Problem details - Copy the data exactly. No line may be skipped.

++++ Material shown ++++

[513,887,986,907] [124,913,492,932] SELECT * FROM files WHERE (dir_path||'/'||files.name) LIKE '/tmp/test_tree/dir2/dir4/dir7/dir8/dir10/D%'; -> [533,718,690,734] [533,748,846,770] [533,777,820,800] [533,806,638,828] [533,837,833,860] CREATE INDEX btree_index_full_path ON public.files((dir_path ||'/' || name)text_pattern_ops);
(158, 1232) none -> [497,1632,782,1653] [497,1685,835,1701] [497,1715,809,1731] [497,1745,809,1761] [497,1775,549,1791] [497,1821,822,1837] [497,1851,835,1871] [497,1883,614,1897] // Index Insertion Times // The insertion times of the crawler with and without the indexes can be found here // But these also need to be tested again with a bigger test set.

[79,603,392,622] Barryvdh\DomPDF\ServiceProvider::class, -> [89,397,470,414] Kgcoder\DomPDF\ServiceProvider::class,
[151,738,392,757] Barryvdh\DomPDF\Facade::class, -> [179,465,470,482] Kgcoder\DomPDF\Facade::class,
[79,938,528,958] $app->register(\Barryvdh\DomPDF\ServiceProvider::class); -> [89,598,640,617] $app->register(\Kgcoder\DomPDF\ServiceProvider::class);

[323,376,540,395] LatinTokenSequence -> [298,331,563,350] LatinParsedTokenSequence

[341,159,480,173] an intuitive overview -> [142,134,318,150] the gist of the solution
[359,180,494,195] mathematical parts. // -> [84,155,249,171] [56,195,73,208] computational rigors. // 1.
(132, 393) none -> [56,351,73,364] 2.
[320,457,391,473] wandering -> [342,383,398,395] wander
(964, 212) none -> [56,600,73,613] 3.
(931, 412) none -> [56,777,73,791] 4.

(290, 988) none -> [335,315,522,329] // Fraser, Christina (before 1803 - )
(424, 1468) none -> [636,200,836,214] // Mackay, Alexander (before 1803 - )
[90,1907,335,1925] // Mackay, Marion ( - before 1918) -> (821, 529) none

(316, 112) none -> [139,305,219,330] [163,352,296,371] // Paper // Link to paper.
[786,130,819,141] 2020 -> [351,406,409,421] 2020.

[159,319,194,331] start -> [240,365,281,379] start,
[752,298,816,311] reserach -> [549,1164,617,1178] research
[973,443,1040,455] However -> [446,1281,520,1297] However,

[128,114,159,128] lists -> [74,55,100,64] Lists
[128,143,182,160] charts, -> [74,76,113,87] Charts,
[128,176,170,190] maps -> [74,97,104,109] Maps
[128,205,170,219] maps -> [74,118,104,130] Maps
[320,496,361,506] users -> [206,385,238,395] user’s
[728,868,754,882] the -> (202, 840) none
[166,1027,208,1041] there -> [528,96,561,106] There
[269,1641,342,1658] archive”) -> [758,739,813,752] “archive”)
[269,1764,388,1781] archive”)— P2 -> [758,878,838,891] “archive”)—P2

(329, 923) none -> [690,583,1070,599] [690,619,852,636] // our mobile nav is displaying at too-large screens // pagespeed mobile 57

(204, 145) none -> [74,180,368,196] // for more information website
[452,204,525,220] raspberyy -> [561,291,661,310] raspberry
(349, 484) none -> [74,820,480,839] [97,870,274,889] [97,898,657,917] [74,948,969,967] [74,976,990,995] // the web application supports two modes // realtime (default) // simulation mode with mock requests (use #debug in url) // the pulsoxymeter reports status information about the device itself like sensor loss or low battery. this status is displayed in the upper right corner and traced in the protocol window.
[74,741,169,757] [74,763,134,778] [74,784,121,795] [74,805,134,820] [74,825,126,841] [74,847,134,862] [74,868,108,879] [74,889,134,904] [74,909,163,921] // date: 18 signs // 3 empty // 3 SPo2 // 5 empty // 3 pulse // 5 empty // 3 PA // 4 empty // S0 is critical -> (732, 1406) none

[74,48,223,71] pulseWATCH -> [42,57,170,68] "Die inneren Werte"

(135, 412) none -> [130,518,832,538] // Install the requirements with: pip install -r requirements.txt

++++

Problem solution -
[513,887,986,907] [124,913,492,932] SELECT * FROM files WHERE (dir_path||'/'||files.name) LIKE '/tmp/test_tree/dir2/dir4/dir7/dir8/dir10/D%'; -> [533,718,690,734] [533,748,846,770] [533,777,820,800] [533,806,638,828] [533,837,833,860] CREATE INDEX btree_index_full_path ON public.files((dir_path ||'/' || name)text_pattern_ops);
(158, 1232) none -> [497,1632,782,1653] [497,1685,835,1701] [497,1715,809,1731] [497,1745,809,1761] [497,1775,549,1791] [497,1821,822,1837] [497,1851,835,1871] [497,1883,614,1897] // Index Insertion Times // The insertion times of the crawler with and without the indexes can be found here // But these also need to be tested again with a bigger test set.

[79,603,392,622] Barryvdh\DomPDF\ServiceProvider::class, -> [89,397,470,414] Kgcoder\DomPDF\ServiceProvider::class,
[151,738,392,757] Barryvdh\DomPDF\Facade::class, -> [179,465,470,482] Kgcoder\DomPDF\Facade::class,
[79,938,528,958] $app->register(\Barryvdh\DomPDF\ServiceProvider::class); -> [89,598,640,617] $app->register(\Kgcoder\DomPDF\ServiceProvider::class);

[323,376,540,395] LatinTokenSequence -> [298,331,563,350] LatinParsedTokenSequence

[341,159,480,173] an intuitive overview -> [142,134,318,150] the gist of the solution
[359,180,494,195] mathematical parts. // -> [84,155,249,171] [56,195,73,208] computational rigors. // 1.
(132, 393) none -> [56,351,73,364] 2.
[320,457,391,473] wandering -> [342,383,398,395] wander
(964, 212) none -> [56,600,73,613] 3.
(931, 412) none -> [56,777,73,791] 4.

(290, 988) none -> [335,315,522,329] // Fraser, Christina (before 1803 - )
(424, 1468) none -> [636,200,836,214] // Mackay, Alexander (before 1803 - )
[90,1907,335,1925] // Mackay, Marion ( - before 1918) -> (821, 529) none

(316, 112) none -> [139,305,219,330] [163,352,296,371] // Paper // Link to paper.
[786,130,819,141] 2020 -> [351,406,409,421] 2020.

[159,319,194,331] start -> [240,365,281,379] start,
[752,298,816,311] reserach -> [549,1164,617,1178] research
[973,443,1040,455] However -> [446,1281,520,1297] However,

[128,114,159,128] lists -> [74,55,100,64] Lists
[128,143,182,160] charts, -> [74,76,113,87] Charts,
[128,176,170,190] maps -> [74,97,104,109] Maps
[128,205,170,219] maps -> [74,118,104,130] Maps
[320,496,361,506] users -> [206,385,238,395] user’s
[728,868,754,882] the -> (202, 840) none
[166,1027,208,1041] there -> [528,96,561,106] There
[269,1641,342,1658] archive”) -> [758,739,813,752] “archive”)
[269,1764,388,1781] archive”)— P2 -> [758,878,838,891] “archive”)—P2

(329, 923) none -> [690,583,1070,599] [690,619,852,636] // our mobile nav is displaying at too-large screens // pagespeed mobile 57

(204, 145) none -> [74,180,368,196] // for more information website
[452,204,525,220] raspberyy -> [561,291,661,310] raspberry
(349, 484) none -> [74,820,480,839] [97,870,274,889] [97,898,657,917] [74,948,969,967] [74,976,990,995] // the web application supports two modes // realtime (default) // simulation mode with mock requests (use #debug in url) // the pulsoxymeter reports status information about the device itself like sensor loss or low battery. this status is displayed in the upper right corner and traced in the protocol window.
[74,741,169,757] [74,763,134,778] [74,784,121,795] [74,805,134,820] [74,825,126,841] [74,847,134,862] [74,868,108,879] [74,889,134,904] [74,909,163,921] // date: 18 signs // 3 empty // 3 SPo2 // 5 empty // 3 pulse // 5 empty // 3 PA // 4 empty // S0 is critical -> (732, 1406) none

[74,48,223,71] pulseWATCH -> [42,57,170,68] "Die inneren Werte"

(135, 412) none -> [130,518,832,538] // Install the requirements with: pip install -r requirements.txt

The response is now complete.